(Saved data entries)
—————

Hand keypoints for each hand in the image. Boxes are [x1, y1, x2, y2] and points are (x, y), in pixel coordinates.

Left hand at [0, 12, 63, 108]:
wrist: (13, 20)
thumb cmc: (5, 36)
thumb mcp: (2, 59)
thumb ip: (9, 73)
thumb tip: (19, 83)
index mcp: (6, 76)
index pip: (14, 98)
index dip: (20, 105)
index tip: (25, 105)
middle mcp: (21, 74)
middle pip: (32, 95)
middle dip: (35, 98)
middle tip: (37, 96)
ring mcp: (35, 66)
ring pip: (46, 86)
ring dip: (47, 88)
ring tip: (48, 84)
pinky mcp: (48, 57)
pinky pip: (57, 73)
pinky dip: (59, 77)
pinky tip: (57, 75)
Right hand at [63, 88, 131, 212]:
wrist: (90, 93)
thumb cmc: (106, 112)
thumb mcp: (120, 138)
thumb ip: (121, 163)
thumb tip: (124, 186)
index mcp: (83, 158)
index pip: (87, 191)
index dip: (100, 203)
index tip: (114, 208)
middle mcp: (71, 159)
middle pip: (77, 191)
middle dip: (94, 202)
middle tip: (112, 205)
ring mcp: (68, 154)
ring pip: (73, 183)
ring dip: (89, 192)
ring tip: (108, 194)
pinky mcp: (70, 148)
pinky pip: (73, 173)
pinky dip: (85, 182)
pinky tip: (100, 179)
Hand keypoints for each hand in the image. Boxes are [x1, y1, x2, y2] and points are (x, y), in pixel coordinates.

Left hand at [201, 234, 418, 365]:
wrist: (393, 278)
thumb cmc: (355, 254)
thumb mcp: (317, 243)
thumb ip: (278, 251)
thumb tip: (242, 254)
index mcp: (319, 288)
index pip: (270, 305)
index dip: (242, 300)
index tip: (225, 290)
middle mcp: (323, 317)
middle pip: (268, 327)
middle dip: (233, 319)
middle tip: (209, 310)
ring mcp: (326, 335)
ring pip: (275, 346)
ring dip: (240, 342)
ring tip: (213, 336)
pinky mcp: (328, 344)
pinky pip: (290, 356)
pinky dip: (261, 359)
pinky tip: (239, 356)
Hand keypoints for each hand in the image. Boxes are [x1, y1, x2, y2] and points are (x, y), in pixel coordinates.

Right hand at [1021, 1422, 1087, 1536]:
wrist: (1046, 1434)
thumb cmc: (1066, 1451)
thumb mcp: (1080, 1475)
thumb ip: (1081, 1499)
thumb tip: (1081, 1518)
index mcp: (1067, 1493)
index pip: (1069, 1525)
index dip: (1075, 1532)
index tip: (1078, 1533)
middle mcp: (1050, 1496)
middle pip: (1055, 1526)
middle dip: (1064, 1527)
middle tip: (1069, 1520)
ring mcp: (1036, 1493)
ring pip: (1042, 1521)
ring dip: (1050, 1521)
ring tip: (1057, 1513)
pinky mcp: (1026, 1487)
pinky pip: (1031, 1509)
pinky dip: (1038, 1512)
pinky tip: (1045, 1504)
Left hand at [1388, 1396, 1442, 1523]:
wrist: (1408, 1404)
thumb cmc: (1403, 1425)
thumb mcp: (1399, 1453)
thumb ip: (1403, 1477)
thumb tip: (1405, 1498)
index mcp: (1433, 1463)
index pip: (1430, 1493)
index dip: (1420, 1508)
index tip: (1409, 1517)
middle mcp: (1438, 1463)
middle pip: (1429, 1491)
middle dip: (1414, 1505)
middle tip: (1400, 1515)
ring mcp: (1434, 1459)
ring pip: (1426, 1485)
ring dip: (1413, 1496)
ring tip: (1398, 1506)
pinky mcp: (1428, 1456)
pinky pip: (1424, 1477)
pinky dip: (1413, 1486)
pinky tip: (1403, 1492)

—————

**Task objective**
Above are the records. Copy the lines beginning at the one that has "pinky tip: (239, 356)" and ending with the one that has "pinky pip: (1031, 1509)", unchanged.

**Exercise result**
pinky tip: (239, 356)
Hand keypoints for each hand in the image. Boxes are [x1, y1, x2, y2] and points are (x, y), in pixel coordinates.

Right hand at [1021, 1422, 1087, 1536]:
wrist: (1046, 1434)
thumb cmc: (1066, 1451)
thumb mcp: (1080, 1475)
thumb ip: (1081, 1499)
thumb tip: (1081, 1518)
index mcp: (1067, 1493)
index pip: (1069, 1525)
index dip: (1075, 1532)
index tip: (1078, 1533)
middle mcp: (1050, 1496)
middle pip: (1055, 1526)
middle dip: (1064, 1527)
middle tip: (1069, 1520)
ring mcp: (1036, 1493)
ring pip: (1042, 1521)
ring dip: (1050, 1521)
ring tip: (1057, 1513)
pinky mcp: (1026, 1487)
pinky pip: (1031, 1509)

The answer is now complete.